In June, he was over again and brought up the surgery again. I was pretty firm on my stance that I was not on board with surgery. That I thought it was a rash and irresponsible thing for him to consider – or for a doctor to perform. He said he would need to have three months of therapy before they would do the procedure. No fewer than six hour-long appointments with a therapist to make absolutely sure that it was the right thing to do before going through with the procedure.

It was at that point that I realized – he had thought everything through. He had never been more confident about anything in his life. He’s no dummy. He’s maintained a 4.3 GPA in high school, so this transition was clearly not affecting his studies. He has researched the procedures. He knows that, for the most part, the world – and the many of the people in it – won’t approve of his lifestyle. But, those things have not swayed him from being compelled to go through with it.
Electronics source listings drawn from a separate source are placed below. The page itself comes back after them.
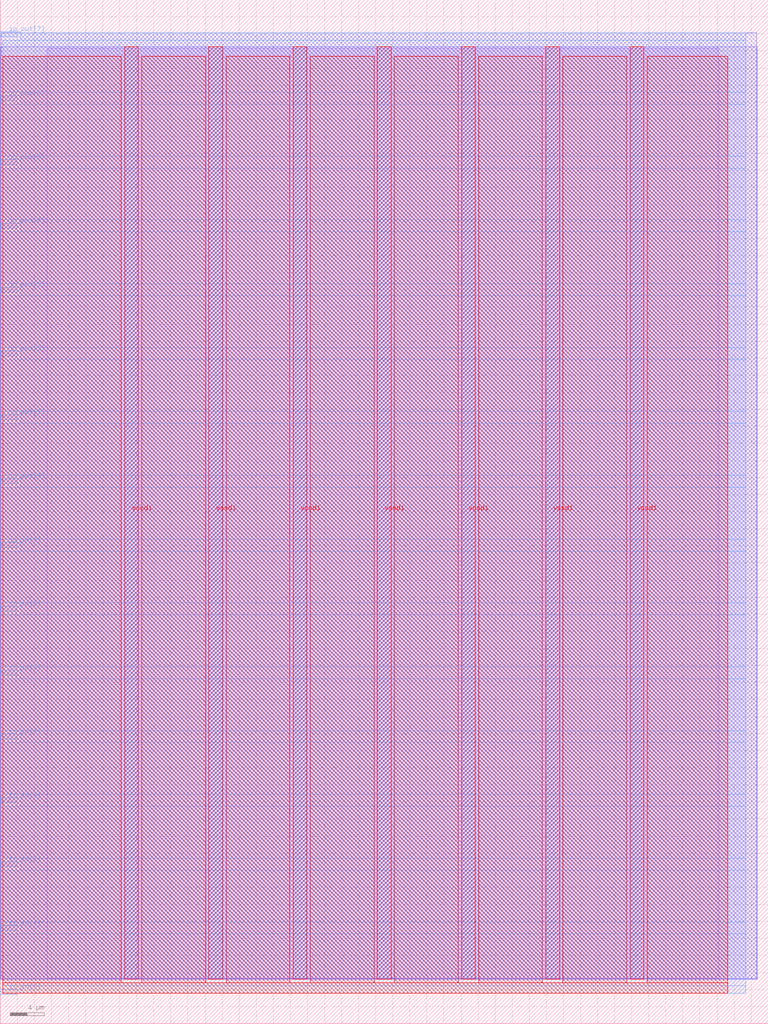
<source format=lef>
VERSION 5.7 ;
  NOWIREEXTENSIONATPIN ON ;
  DIVIDERCHAR "/" ;
  BUSBITCHARS "[]" ;
MACRO tt2_tholin_namebadge
  CLASS BLOCK ;
  FOREIGN tt2_tholin_namebadge ;
  ORIGIN 0.000 0.000 ;
  SIZE 90.000 BY 120.000 ;
  PIN io_in[0]
    DIRECTION INPUT ;
    USE SIGNAL ;
    PORT
      LAYER met3 ;
        RECT 0.000 3.440 2.000 4.040 ;
    END
  END io_in[0]
  PIN io_in[1]
    DIRECTION INPUT ;
    USE SIGNAL ;
    PORT
      LAYER met3 ;
        RECT 0.000 10.920 2.000 11.520 ;
    END
  END io_in[1]
  PIN io_in[2]
    DIRECTION INPUT ;
    USE SIGNAL ;
    PORT
      LAYER met3 ;
        RECT 0.000 18.400 2.000 19.000 ;
    END
  END io_in[2]
  PIN io_in[3]
    DIRECTION INPUT ;
    USE SIGNAL ;
    PORT
      LAYER met3 ;
        RECT 0.000 25.880 2.000 26.480 ;
    END
  END io_in[3]
  PIN io_in[4]
    DIRECTION INPUT ;
    USE SIGNAL ;
    PORT
      LAYER met3 ;
        RECT 0.000 33.360 2.000 33.960 ;
    END
  END io_in[4]
  PIN io_in[5]
    DIRECTION INPUT ;
    USE SIGNAL ;
    PORT
      LAYER met3 ;
        RECT 0.000 40.840 2.000 41.440 ;
    END
  END io_in[5]
  PIN io_in[6]
    DIRECTION INPUT ;
    USE SIGNAL ;
    PORT
      LAYER met3 ;
        RECT 0.000 48.320 2.000 48.920 ;
    END
  END io_in[6]
  PIN io_in[7]
    DIRECTION INPUT ;
    USE SIGNAL ;
    PORT
      LAYER met3 ;
        RECT 0.000 55.800 2.000 56.400 ;
    END
  END io_in[7]
  PIN io_out[0]
    DIRECTION OUTPUT TRISTATE ;
    USE SIGNAL ;
    PORT
      LAYER met3 ;
        RECT 0.000 63.280 2.000 63.880 ;
    END
  END io_out[0]
  PIN io_out[1]
    DIRECTION OUTPUT TRISTATE ;
    USE SIGNAL ;
    PORT
      LAYER met3 ;
        RECT 0.000 70.760 2.000 71.360 ;
    END
  END io_out[1]
  PIN io_out[2]
    DIRECTION OUTPUT TRISTATE ;
    USE SIGNAL ;
    PORT
      LAYER met3 ;
        RECT 0.000 78.240 2.000 78.840 ;
    END
  END io_out[2]
  PIN io_out[3]
    DIRECTION OUTPUT TRISTATE ;
    USE SIGNAL ;
    PORT
      LAYER met3 ;
        RECT 0.000 85.720 2.000 86.320 ;
    END
  END io_out[3]
  PIN io_out[4]
    DIRECTION OUTPUT TRISTATE ;
    USE SIGNAL ;
    PORT
      LAYER met3 ;
        RECT 0.000 93.200 2.000 93.800 ;
    END
  END io_out[4]
  PIN io_out[5]
    DIRECTION OUTPUT TRISTATE ;
    USE SIGNAL ;
    PORT
      LAYER met3 ;
        RECT 0.000 100.680 2.000 101.280 ;
    END
  END io_out[5]
  PIN io_out[6]
    DIRECTION OUTPUT TRISTATE ;
    USE SIGNAL ;
    PORT
      LAYER met3 ;
        RECT 0.000 108.160 2.000 108.760 ;
    END
  END io_out[6]
  PIN io_out[7]
    DIRECTION OUTPUT TRISTATE ;
    USE SIGNAL ;
    PORT
      LAYER met3 ;
        RECT 0.000 115.640 2.000 116.240 ;
    END
  END io_out[7]
  PIN vccd1
    DIRECTION INOUT ;
    USE POWER ;
    PORT
      LAYER met4 ;
        RECT 14.590 5.200 16.190 114.480 ;
    END
    PORT
      LAYER met4 ;
        RECT 34.330 5.200 35.930 114.480 ;
    END
    PORT
      LAYER met4 ;
        RECT 54.070 5.200 55.670 114.480 ;
    END
    PORT
      LAYER met4 ;
        RECT 73.810 5.200 75.410 114.480 ;
    END
  END vccd1
  PIN vssd1
    DIRECTION INOUT ;
    USE GROUND ;
    PORT
      LAYER met4 ;
        RECT 24.460 5.200 26.060 114.480 ;
    END
    PORT
      LAYER met4 ;
        RECT 44.200 5.200 45.800 114.480 ;
    END
    PORT
      LAYER met4 ;
        RECT 63.940 5.200 65.540 114.480 ;
    END
  END vssd1
  OBS
      LAYER li1 ;
        RECT 5.520 5.355 84.180 114.325 ;
      LAYER met1 ;
        RECT 0.070 5.200 88.710 114.480 ;
      LAYER met2 ;
        RECT 0.100 5.255 88.680 116.125 ;
      LAYER met3 ;
        RECT 2.400 115.240 87.335 116.105 ;
        RECT 0.270 109.160 87.335 115.240 ;
        RECT 2.400 107.760 87.335 109.160 ;
        RECT 0.270 101.680 87.335 107.760 ;
        RECT 2.400 100.280 87.335 101.680 ;
        RECT 0.270 94.200 87.335 100.280 ;
        RECT 2.400 92.800 87.335 94.200 ;
        RECT 0.270 86.720 87.335 92.800 ;
        RECT 2.400 85.320 87.335 86.720 ;
        RECT 0.270 79.240 87.335 85.320 ;
        RECT 2.400 77.840 87.335 79.240 ;
        RECT 0.270 71.760 87.335 77.840 ;
        RECT 2.400 70.360 87.335 71.760 ;
        RECT 0.270 64.280 87.335 70.360 ;
        RECT 2.400 62.880 87.335 64.280 ;
        RECT 0.270 56.800 87.335 62.880 ;
        RECT 2.400 55.400 87.335 56.800 ;
        RECT 0.270 49.320 87.335 55.400 ;
        RECT 2.400 47.920 87.335 49.320 ;
        RECT 0.270 41.840 87.335 47.920 ;
        RECT 2.400 40.440 87.335 41.840 ;
        RECT 0.270 34.360 87.335 40.440 ;
        RECT 2.400 32.960 87.335 34.360 ;
        RECT 0.270 26.880 87.335 32.960 ;
        RECT 2.400 25.480 87.335 26.880 ;
        RECT 0.270 19.400 87.335 25.480 ;
        RECT 2.400 18.000 87.335 19.400 ;
        RECT 0.270 11.920 87.335 18.000 ;
        RECT 2.400 10.520 87.335 11.920 ;
        RECT 0.270 4.440 87.335 10.520 ;
        RECT 2.400 3.580 87.335 4.440 ;
      LAYER met4 ;
        RECT 0.295 4.800 14.190 113.385 ;
        RECT 16.590 4.800 24.060 113.385 ;
        RECT 26.460 4.800 33.930 113.385 ;
        RECT 36.330 4.800 43.800 113.385 ;
        RECT 46.200 4.800 53.670 113.385 ;
        RECT 56.070 4.800 63.540 113.385 ;
        RECT 65.940 4.800 73.410 113.385 ;
        RECT 75.810 4.800 85.265 113.385 ;
        RECT 0.295 3.575 85.265 4.800 ;
  END
END tt2_tholin_namebadge
END LIBRARY


</source>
It is that ingrained in him. It’s ingrained in him – not because it was planted there by someone or something or movies or music or TV or the internet – it’s always been going on inside.

So, I decided to take him to his therapist appointments so I can be more involved in the process. I called that Monday and actually spoke with his therapist – who took the time to help me understand what goes on in the mind of a transgender person. The doctor, who has years of experience dealing with teenagers like him, allayed many of my fears and concerns about whether or not this was the right thing for him.
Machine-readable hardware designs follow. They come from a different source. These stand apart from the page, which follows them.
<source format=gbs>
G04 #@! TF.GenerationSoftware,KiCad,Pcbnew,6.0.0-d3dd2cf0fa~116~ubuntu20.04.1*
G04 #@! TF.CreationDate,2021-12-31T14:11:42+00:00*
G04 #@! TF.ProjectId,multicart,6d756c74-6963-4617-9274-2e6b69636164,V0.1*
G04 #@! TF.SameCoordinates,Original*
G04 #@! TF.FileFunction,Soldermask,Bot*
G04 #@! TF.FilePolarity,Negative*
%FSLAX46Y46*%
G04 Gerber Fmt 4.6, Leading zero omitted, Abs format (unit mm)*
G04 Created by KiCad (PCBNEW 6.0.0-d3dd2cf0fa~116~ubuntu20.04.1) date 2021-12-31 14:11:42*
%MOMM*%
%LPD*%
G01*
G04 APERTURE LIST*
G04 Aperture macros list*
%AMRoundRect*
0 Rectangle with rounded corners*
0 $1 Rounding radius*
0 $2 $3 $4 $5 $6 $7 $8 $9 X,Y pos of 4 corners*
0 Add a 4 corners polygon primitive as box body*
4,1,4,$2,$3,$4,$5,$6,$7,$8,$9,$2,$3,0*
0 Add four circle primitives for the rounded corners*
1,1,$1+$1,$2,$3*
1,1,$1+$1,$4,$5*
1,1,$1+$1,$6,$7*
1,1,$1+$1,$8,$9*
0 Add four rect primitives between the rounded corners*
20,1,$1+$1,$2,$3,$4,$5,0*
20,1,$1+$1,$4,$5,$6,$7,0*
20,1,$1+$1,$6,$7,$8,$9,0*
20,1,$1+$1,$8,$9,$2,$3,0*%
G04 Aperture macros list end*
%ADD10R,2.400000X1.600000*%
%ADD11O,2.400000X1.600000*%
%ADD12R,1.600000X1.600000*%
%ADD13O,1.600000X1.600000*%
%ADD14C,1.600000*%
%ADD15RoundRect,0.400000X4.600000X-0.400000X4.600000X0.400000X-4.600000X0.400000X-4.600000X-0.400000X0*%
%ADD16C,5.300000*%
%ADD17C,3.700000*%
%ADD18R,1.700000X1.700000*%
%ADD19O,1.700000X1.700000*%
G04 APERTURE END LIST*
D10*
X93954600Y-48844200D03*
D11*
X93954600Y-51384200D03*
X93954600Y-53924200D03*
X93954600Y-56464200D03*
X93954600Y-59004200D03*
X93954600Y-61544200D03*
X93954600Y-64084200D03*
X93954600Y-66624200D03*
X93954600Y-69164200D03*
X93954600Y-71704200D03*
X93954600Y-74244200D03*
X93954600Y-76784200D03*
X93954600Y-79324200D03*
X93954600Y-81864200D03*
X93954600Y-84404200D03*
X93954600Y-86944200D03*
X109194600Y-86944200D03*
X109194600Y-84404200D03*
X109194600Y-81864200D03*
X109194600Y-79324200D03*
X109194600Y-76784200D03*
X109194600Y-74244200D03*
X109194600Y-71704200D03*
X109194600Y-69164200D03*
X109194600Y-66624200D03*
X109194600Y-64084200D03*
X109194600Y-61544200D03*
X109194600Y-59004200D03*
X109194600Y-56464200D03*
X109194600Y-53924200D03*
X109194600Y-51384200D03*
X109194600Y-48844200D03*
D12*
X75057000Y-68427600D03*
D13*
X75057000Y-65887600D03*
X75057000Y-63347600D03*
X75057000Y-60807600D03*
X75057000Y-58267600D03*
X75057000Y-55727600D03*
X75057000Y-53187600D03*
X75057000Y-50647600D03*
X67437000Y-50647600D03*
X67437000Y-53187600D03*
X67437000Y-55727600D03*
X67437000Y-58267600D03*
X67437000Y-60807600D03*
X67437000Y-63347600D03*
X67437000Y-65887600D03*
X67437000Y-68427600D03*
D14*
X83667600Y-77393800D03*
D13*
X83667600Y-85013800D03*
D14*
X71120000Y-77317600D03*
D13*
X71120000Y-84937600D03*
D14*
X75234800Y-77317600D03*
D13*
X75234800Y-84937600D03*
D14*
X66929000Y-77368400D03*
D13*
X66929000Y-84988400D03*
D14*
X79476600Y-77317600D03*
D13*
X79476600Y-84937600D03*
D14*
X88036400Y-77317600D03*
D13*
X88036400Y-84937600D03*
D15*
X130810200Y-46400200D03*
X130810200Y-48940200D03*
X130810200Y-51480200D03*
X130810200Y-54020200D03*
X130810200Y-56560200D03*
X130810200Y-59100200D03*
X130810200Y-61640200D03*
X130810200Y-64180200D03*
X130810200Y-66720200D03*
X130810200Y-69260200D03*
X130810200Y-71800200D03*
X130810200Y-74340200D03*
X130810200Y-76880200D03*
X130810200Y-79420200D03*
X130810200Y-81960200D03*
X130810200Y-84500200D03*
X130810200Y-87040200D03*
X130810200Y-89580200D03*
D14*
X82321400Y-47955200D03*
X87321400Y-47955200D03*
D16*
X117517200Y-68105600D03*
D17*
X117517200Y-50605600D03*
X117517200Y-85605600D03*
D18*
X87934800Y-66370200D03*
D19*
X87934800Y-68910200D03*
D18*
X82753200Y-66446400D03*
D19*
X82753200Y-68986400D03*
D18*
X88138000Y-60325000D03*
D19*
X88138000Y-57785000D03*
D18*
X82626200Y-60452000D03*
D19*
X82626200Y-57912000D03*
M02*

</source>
Our first appointment went well, and I trust the others will as well. I’m excited to be a step closer to the process and to help him in any way I can.

I know he is surrounded with love from all angles. All of our immediate family – the ones who matter – are on board. They have differing levels of understanding – but they all love him just the same. His grandparents even signed him up for Krav Maga classes so he’s prepared to defend himself in the event that he finds himself on the wrong side of society’s ignorance.

I am so proud of him. I am so proud of the way he’s stuck to the things that matter most to him. I am so proud that he – just by being himself – will make life just a little easier for the next generation of young people who have these feelings.

I know that he doesn’t want the world to change or work around him. He just wants to live his life.

It’s all any of us want.

Update: Our sixth and final appointment is set for this week. Everything has gone swell and we are on pace to have the procedure done in mid-October.

Note: My son has read this and supports me sharing our story with you. I am amazed at the level of support we have gotten from those with whom I’ve shared this privately. I hope it helps. Please share it. Ask questions. Learn.